What social media really is

| May 7, 2013

Approaches to social media are varied and the way to use it can be a challenge if your business has not utilised previously. Fergus Neilson explores how best to tackle social media for stakeholder engagement.

‘Social media’ is a tool.  It is NOT a strategy.   

Social networks are only a tool that we may (or may not) facilitate to a particular end.  It is true that they have been utilised effectively by many organisations as a means to deliver entity specific outcomes:

  • eBay to match sellers of the detritus of a consumer society to hoarders of same;

  • Amazon to fundamentally tilt the landscape of book retailing;

  • Facebook to stoke the Y generation appetite for self promotion;

  • Wiggle to sidestep the need for high street retail exposure; and

  • Obama to stimulate the complacent into voting his way.

However, in each and every case the overarching strategic aim was established FIRST.  Only THEN was a mechanism designed to meet that adopted aim through the application of appropriate communications technology.

If there is no agreed strategic purpose coming ahead of the adoption of social media the resulting ‘website’ will operate only as an electronic sandwich board and it will be ignored as completely as the pedestrians on George Street ignore the sandwich board inviting passers by into ‘Australia’s Greatest Magic Shop’.

It therefore important to FIRST commit to a Stakeholder Engagement Strategy and only THEN define, design and apply appropriate social networking technology; where the focus of that technology should be on ensuring the maximum volume of stakeholder participation.

Participation is the key.  Without participation there is no point to implementation.  The priority should therefore be on ensuring maximum reach and on delivering a genuine reason for stakeholder participation.

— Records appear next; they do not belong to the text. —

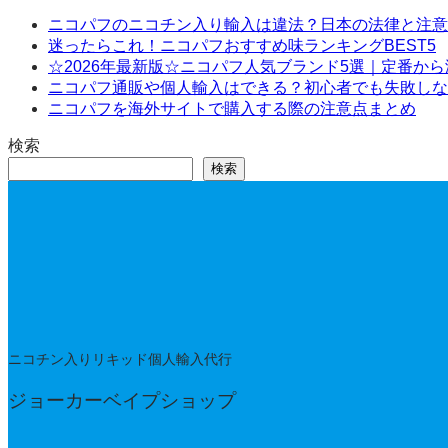
ニコパフのニコチン入り輸入は違法？日本の法律と注意
迷ったらこれ！ニコパフおすすめ味ランキングBEST5
☆2026年最新版☆ニコパフ人気ブランド5選｜定番か
ニコパフ通販や個人輸入はできる？初心者でも失敗しな
ニコパフを海外サイトで購入する際の注意点まとめ
検索
検索
ニコチン入りリキッド個人輸入代行
ジョーカーベイプショップ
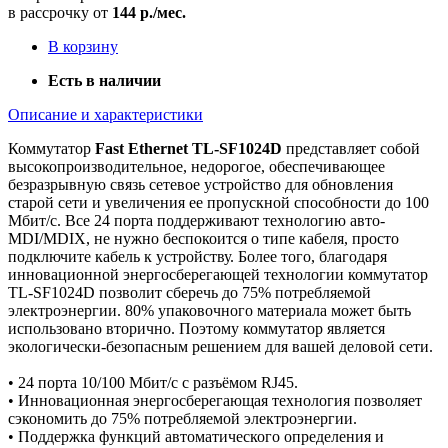
в рассрочку от
144 р./мес.
В корзину
Есть в наличии
Описание и характеристики
Коммутатор
Fast Ethernet TL-SF1024D
представляет собой
высокопроизводительное, недорогое, обеспечивающее
безразрывную связь сетевое устройство для обновления
старой сети и увеличения ее пропускной способности до 100
Мбит/с. Все 24 порта поддерживают технологию авто-
MDI/MDIX, не нужно беспокоится о типе кабеля, просто
подключите кабель к устройству. Более того, благодаря
инновационной энергосберегающей технологии коммутатор
TL-SF1024D позволит сберечь до 75% потребляемой
электроэнергии. 80% упаковочного материала может быть
использовано вторично. Поэтому коммутатор является
экологически-безопасным решением для вашей деловой сети.
• 24 порта 10/100 Мбит/с с разъёмом RJ45.
• Инновационная энергосберегающая технология позволяет
сэкономить до 75% потребляемой электроэнергии.
• Поддержка функций автоматического определения и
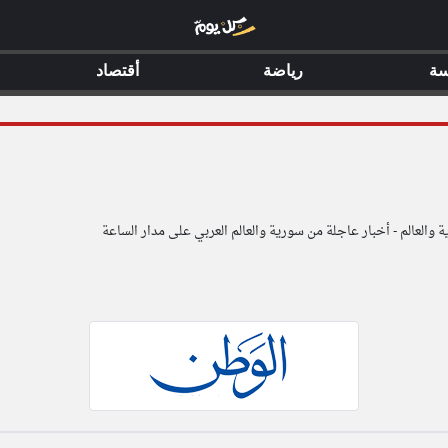
سة
رياضة
أقتصاد
والعالم - أخبار عاجلة من سورية والعالم العربي على مدار الساعة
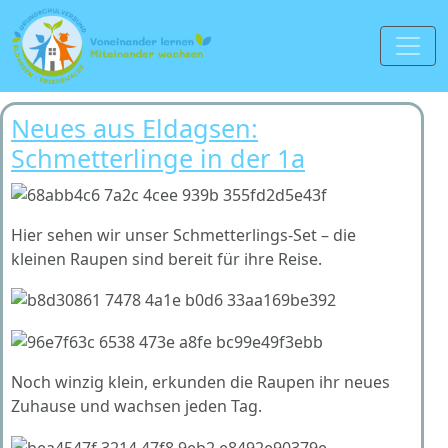
Neues aus Eldagsen:
Schmetterlinge in der 1a
Hier sehen wir unser Schmetterlings-Set – die
kleinen Raupen sind bereit für ihre Reise.
Noch winzig klein, erkunden die Raupen ihr neues
Zuhause und wachsen jeden Tag.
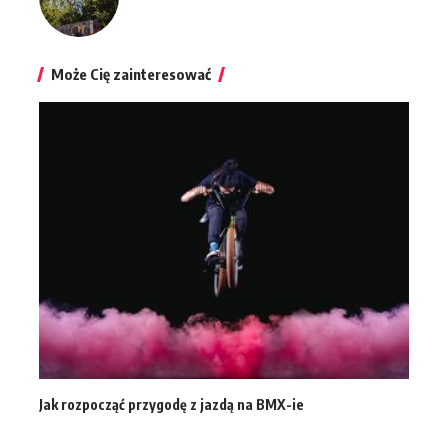
Może Cię zainteresować
Jak rozpocząć przygodę z jazdą na BMX-ie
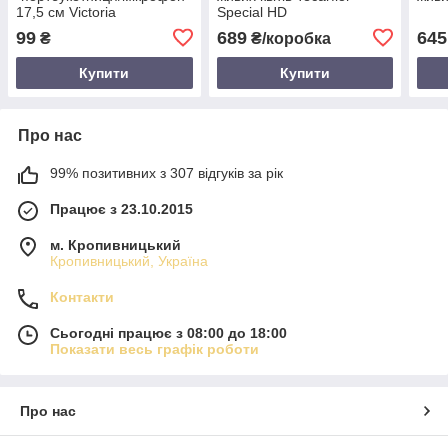
17,5 см Victoria
Special HD
99
689
645
₴
₴/коробка
Купити
Купити
Про нас
99% позитивних з 307 відгуків за рік
Працює з 23.10.2015
м. Кропивницький
Кропивницький, Україна
Контакти
Сьогодні працює з 08:00 до 18:00
Показати весь графік роботи
Про нас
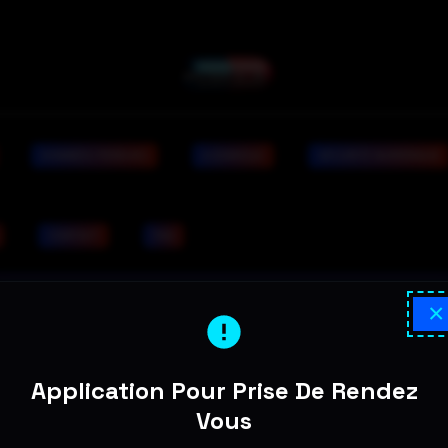
DONNÉES PERDUES
A DOMICILE
SÉCURITÉ NUMÉRIQUE
CONTACT
FAQ
×
Application Pour Prise De Rendez
Vous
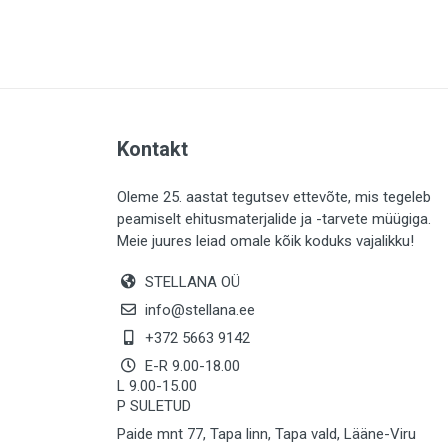
PLAADID (63)
ELEKTER (763)
KATUS (13)
SAEMATERJALID (8)
Kontakt
LIISTUD (183)
KIVID (31)
Oleme 25. aastat tegutsev ettevõte, mis tegeleb
peamiselt ehitusmaterjalide ja -tarvete müügiga.
KATTED (132)
Meie juures leiad omale kõik koduks vajalikku!
AIATARBED (647)
STELLANA OÜ
MAALRITARBED (1024)
info@stellana.ee
SOOJUSTUS (15)
+372 5663 9142
E-R 9.00-18.00
KEEMIA (220)
L 9.00-15.00
P SULETUD
TÖÖRIIDED (117)
Paide mnt 77, Tapa linn, Tapa vald, Lääne-Viru
SAUN (8)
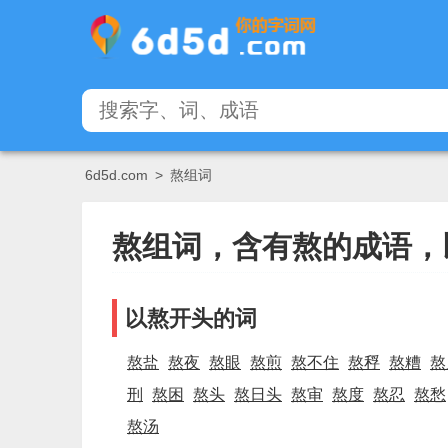
6d5d.com
>
熬组词
熬组词，含有熬的成语，
以熬开头的词
熬盐
熬夜
熬眼
熬煎
熬不住
熬稃
熬糟
熬
刑
熬困
熬头
熬日头
熬审
熬度
熬忍
熬愁
熬汤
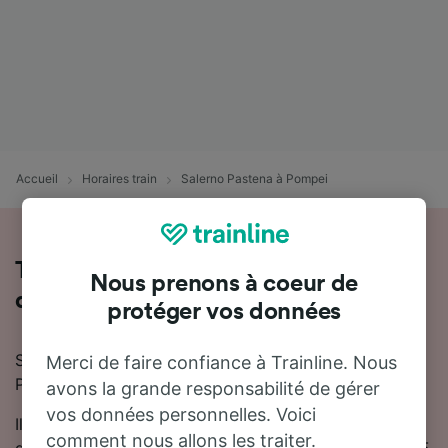
Accueil
Horaires train
Salerno Pastena à Pompei
Toutes les informations sur les trains
Nous prenons à coeur de
de Salerno Pastena à Pompei
protéger vos données
Si vous prévoyez de voyager en train de Salerno
Merci de faire confiance à Trainline. Nous
Pastena à Pompei, nous sommes là pour vous aider !
avons la grande responsabilité de gérer
vos données personnelles. Voici
Il faut en moyenne 1 heure 16 minutes pour se rendre
comment nous allons les traiter.
de Salerno Pastena à Pompei en train. En moyenne, 25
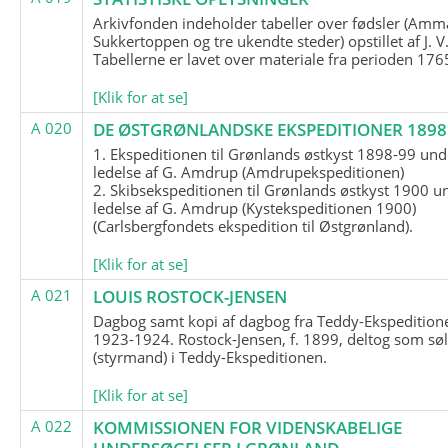
Arkivfonden indeholder tabeller over fødsler (Amma
Sukkertoppen og tre ukendte steder) opstillet af J. V
Tabellerne er lavet over materiale fra perioden 17
[Klik for at se]
A 020
DE ØSTGRØNLANDSKE EKSPEDITIONER 1898 
1. Ekspeditionen til Grønlands østkyst 1898-99 und
ledelse af G. Amdrup (Amdrupekspeditionen)
2. Skibsekspeditionen til Grønlands østkyst 1900 u
ledelse af G. Amdrup (Kystekspeditionen 1900)
(Carlsbergfondets ekspedition til Østgrønland).
[Klik for at se]
A 021
LOUIS ROSTOCK-JENSEN
Dagbog samt kopi af dagbog fra Teddy-Ekspedition
1923-1924. Rostock-Jensen, f. 1899, deltog som søl
(styrmand) i Teddy-Ekspeditionen.
[Klik for at se]
A 022
KOMMISSIONEN FOR VIDENSKABELIGE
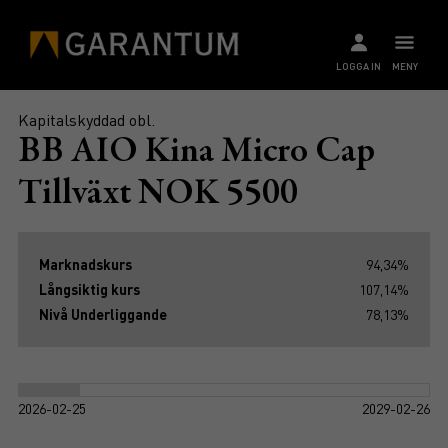
LOGGA IN
MENY
Kapitalskyddad obl.
BB AIO Kina Micro Cap
Tillväxt NOK 5500
Marknadskurs
94,34%
Långsiktig kurs
107,14%
Nivå Underliggande
78,13%
2026-02-25
2029-02-26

Merely putting out a one-way-message is the primary cause of, if not failure, then of the irrelevance of most ‘social media strategies’.  It is just background noise on an already overcrowded bandwidth.  Even allowing for feedback mechanisms, there is no guarantee of success unless the ‘engager’ both listens to the feedback from the stakeholders and is then seen to act on stakeholder feedback.

Two-way traffic is not sufficient.  Only three-way traffic will deliver solid stakeholder engagement: starting with an invitation > generating participation > and then clearly demonstrating that participation creates real stakeholder benefit.  Importantly, for sufficient numbers to participate and for that participation to be meaningful the process and technology should be characterised by:

  • the delivery of dynamic user-centred content – must be of real utility to the stakeholder;

  • a commitment to crowd sourcing – ask for and respond to feedback from a substantial stakeholder group; and

  • a genuine and visible commitment to acting on stakeholder input – make stakeholder participation worthwhile.

Any entity seeking to engage its existing or prospective stakeholders needs, therefore, to adopt technology that engages the stakeholder, respects the stakeholder and clearly demonstrates to the stakeholder that his or her input does actually influence the decision-making process – both tactically (day-to-day operations) and strategically (long term policies).

In conclusion, an effective ‘Stakeholder Engagement Strategy’ must ensure that:

  • at the most senior level in the organisation there is an agreed strategic purpose to the application of social media technology;

  • there is a real probability of attracting a meaningful stakeholder base where meaningful means large enough to blank out the stridency of single issue advocates;

  • stakeholder participation will matter and that stakeholders do have a role in directing outcomes; and

  • the adopted social media technology is suited to the particular strategic purpose of the ‘engager’.

Remember – Purpose Precedes Process

Fergus Neilson is Co-Founder of The Futures Project. Fergus brings a wide range of business and life skills gathered from a career in the armed forces, investment banking, the United Nations, McKinsey & Company and private equity investment. Always sceptical of solutions imposed ‘top-down’ and increasingly frustrated by the default position that invariably sees cleaning equipment bought in only after the proverbial has hit the fan.